You may find that you still have to compress the disks, though perhaps not
as frequently.  If you can afford a spare disk, you can avoid taking the
whole cluster down.  (Considering typical salaries, it doesn't take much
down time to cost as much as an extra disk!)  With a spare disk, you can do
a disk-to-disk backup (and compress) of one disk at a time.  Only those users
who use that particular disk are unable to use the system during the backup,
which is simple and doesn't take long (an hour and a half at most).  That's
what we do here; I got the idea from the system manager of a large cluster at
DEC.

Note that you should be sure to avoid references to particular physical disk
drives; any given volume will migrate around from drive to drive as backups
are done.  This is exactly what concealed device names are for!

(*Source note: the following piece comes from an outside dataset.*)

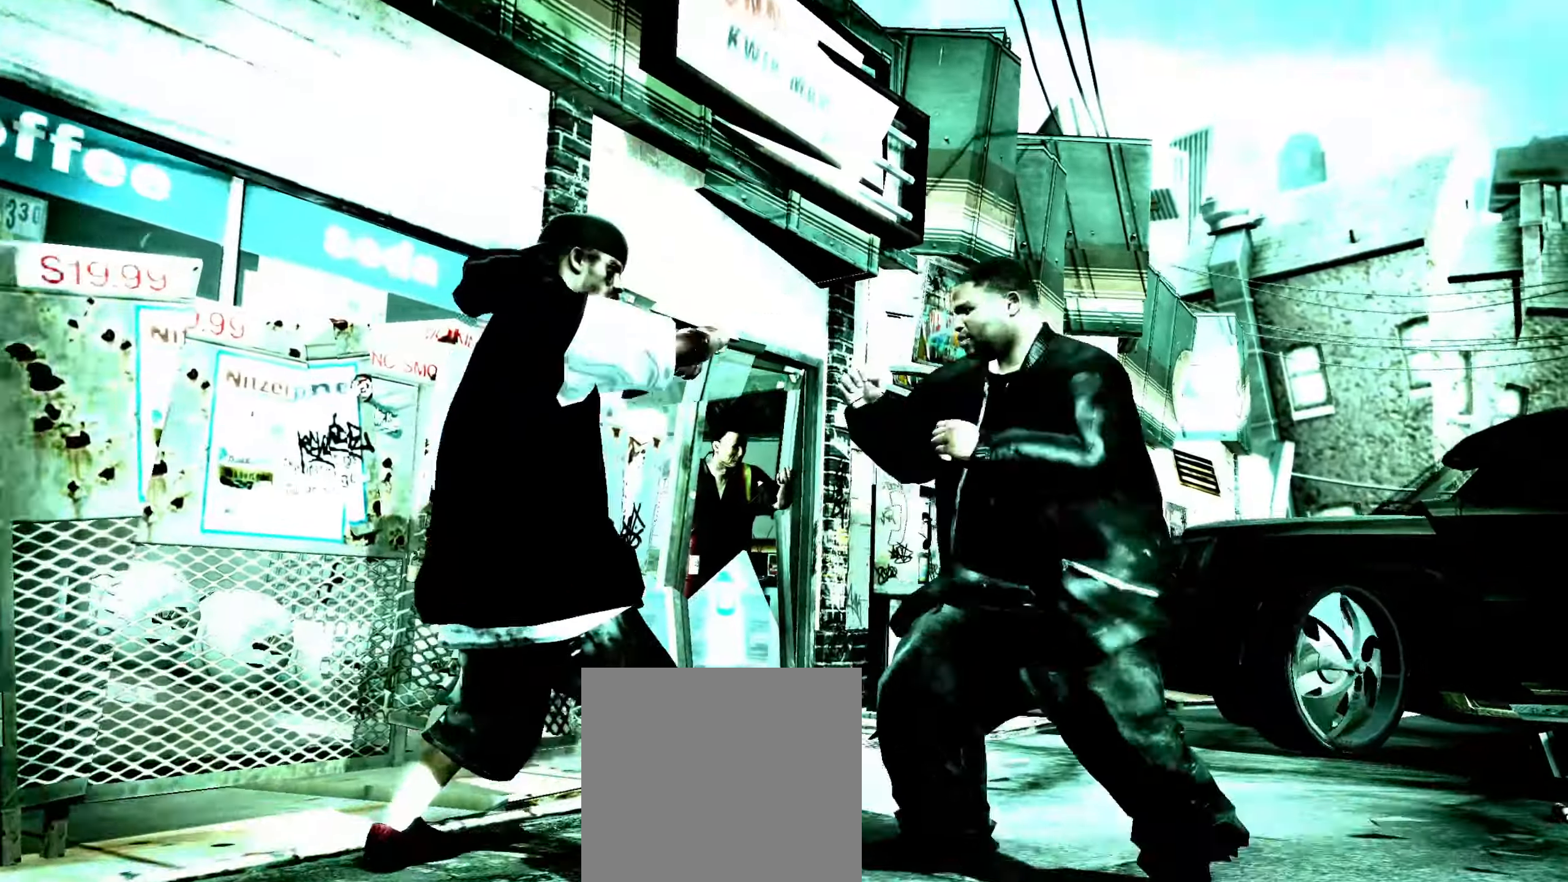
{"dt_ms": 500, "buttons": [], "left_stick": "center", "right_stick": "center", "events": [[50, "X", "down"], [100, "X", "up"], [167, "left_stick", "center"], [183, "Y", "down"], [233, "Y", "up"], [300, "Y", "down"], [350, "Y", "up"], [433, "Y", "down"], [450, "Y", "up"]]}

You can minimize inconvenience by not putting users' default directories
on the same disk with those large simulation files.  Since it will be the
latter disks that need most frequent compression, users would still be able
to log in - they might just not be able to run some programs.  (In any case,
this is part of the policy of separating disks with "permanent" files from
those with "temporary" ones where possible.)

For this policy to be effective, you shouldn't have to compress the system
disk, as that DOES require taking the whole cluster down.  This means that
you should have no active file creation/deletion on the system disk - just
system files.  That's a good idea anyway.

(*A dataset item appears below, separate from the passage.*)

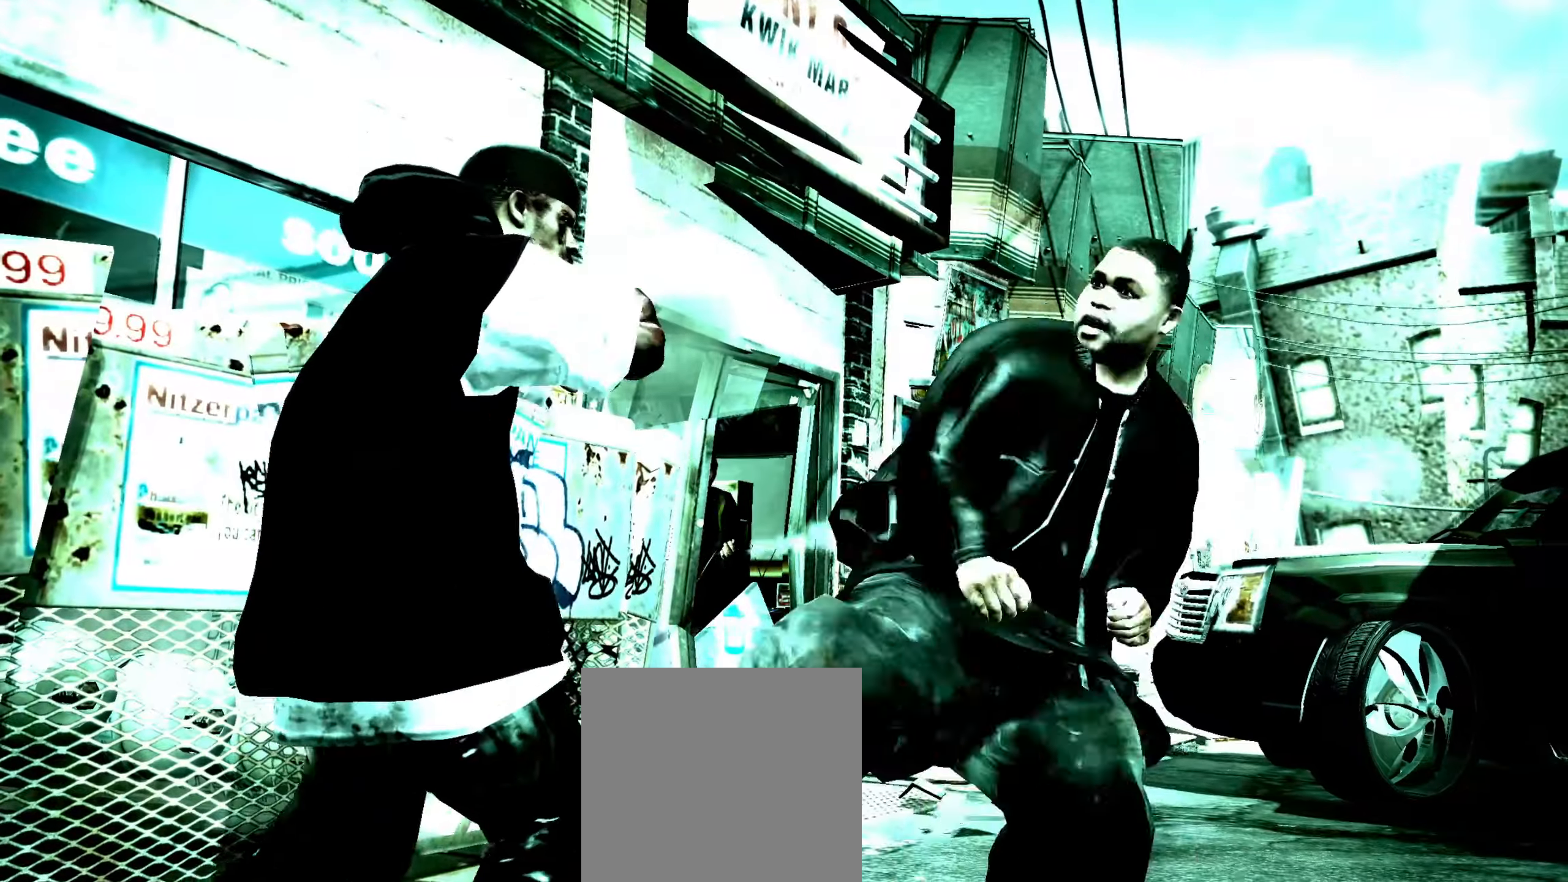
{"dt_ms": 500, "buttons": [], "left_stick": "center", "right_stick": "up", "events": [[83, "A", "down"], [117, "A", "up"], [200, "A", "down"], [283, "A", "up"], [383, "right_stick", "down"], [433, "right_stick", "right"], [483, "right_stick", "up"]]}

Also, you won't be able to do this if you use volume sets; you'd need as many
free spindles are you have disks in the largest volume set.  This is one
aspect of the most serious liability of volume sets - you have to back up
whole sets at once.
							-- Jerry
-------

carl@CITHEX.CALTECH.EDU.UUCP (12/07/86)

The single parameter with the greatest impact on disk fragmentation is the
disk's storage cluster factor.  If you've got mainly applications that generate
LARGE files, the default cluster factor of 3 (or for uVMS, 1) is simply too
small.  Try reinitializing your disks with a larger cluster factor next time
you do the compression.